▸ AIM OF THE EXERCISE: For this exercise, repeat the records below exactly and omit every picture.
◇ ◇ ◇
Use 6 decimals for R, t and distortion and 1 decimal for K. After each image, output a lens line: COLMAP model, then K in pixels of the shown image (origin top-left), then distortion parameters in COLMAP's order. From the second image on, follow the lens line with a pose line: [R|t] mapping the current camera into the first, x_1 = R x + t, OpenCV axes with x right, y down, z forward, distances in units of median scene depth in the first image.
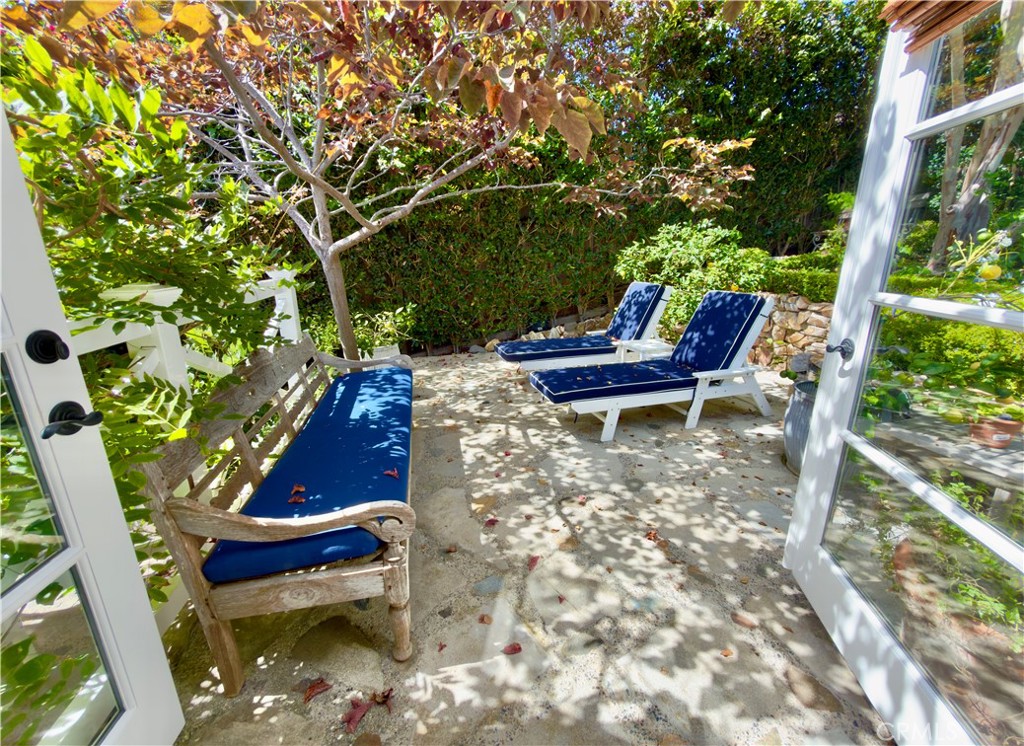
lens RADIAL K [[422.9, 0, 514.2], [0, 422.9, 371.8], [0, 0, 1]] dist [-0.000095, 0.000026]
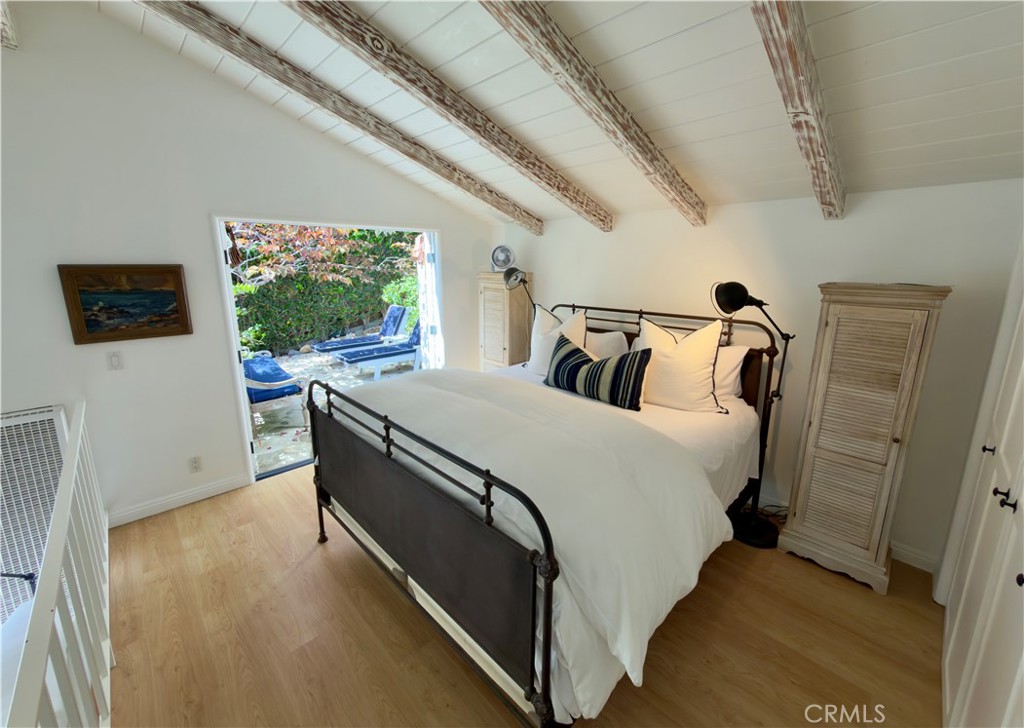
lens RADIAL K [[411.7, 0, 509.8], [0, 411.7, 346.8], [0, 0, 1]] dist [0.002130, 0.000294]
pose [[0.892008, -0.088526, 0.443266, -0.069681], [0.123375, 0.991082, -0.050342, 0.126910], [-0.434856, 0.099593, 0.894976, -0.851385]]
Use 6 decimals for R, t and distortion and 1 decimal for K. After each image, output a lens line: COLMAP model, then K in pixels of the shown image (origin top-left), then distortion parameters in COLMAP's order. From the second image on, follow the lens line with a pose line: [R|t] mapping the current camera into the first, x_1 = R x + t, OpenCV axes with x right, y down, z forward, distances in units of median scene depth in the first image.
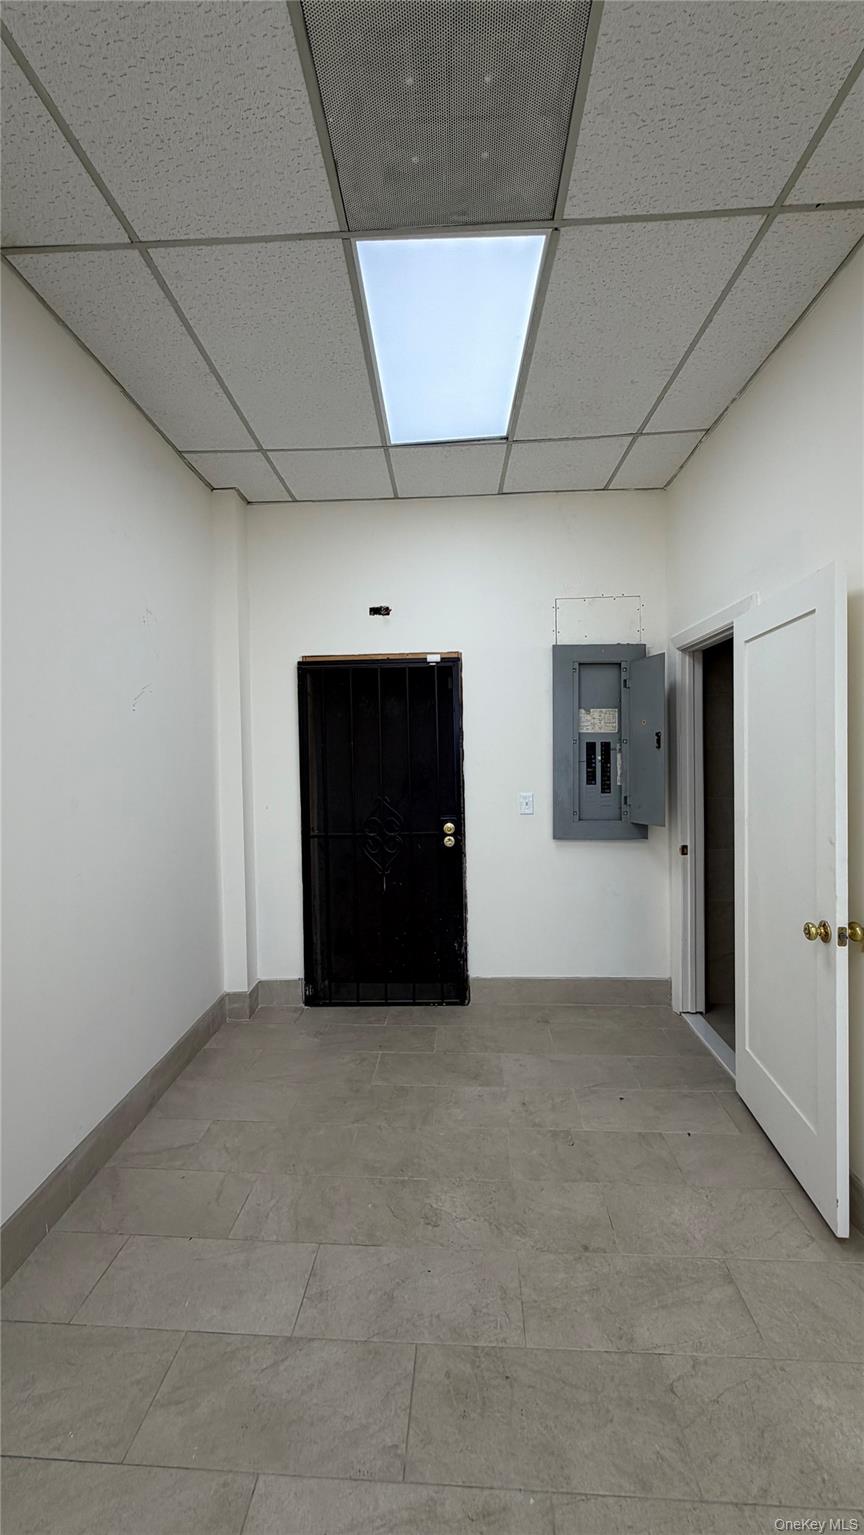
◇ ◇ ◇
▸ ANSWER SECTION:
Use 6 decimals for R, t and distortion and 1 decimal for K. After each image, output a lens line: COLMAP model, then K in pixels of the shown image (origin top-left), then distortion parameters in COLMAP's order. From the second image on, follow the lens line with a pose line: [R|t] mapping the current camera into the first, x_1 = R x + t, OpenCV axes with x right, y down, z forward, distances in units of median scene depth in the first image.
lens RADIAL K [[422.9, 0, 514.2], [0, 422.9, 371.8], [0, 0, 1]] dist [-0.000095, 0.000026]
lens RADIAL K [[411.7, 0, 509.8], [0, 411.7, 346.8], [0, 0, 1]] dist [0.002130, 0.000294]
pose [[0.892008, -0.088526, 0.443266, -0.069681], [0.123375, 0.991082, -0.050342, 0.126910], [-0.434856, 0.099593, 0.894976, -0.851385]]
Use 6 decimals for R, t and distortion and 1 decimal for K. After each image, output a lens line: COLMAP model, then K in pixels of the shown image (origin top-left), then distortion parameters in COLMAP's order. From the second image on, follow the lens line with a pose line: [R|t] mapping the current camera into the first, x_1 = R x + t, OpenCV axes with x right, y down, z forward, distances in units of median scene depth in the first image.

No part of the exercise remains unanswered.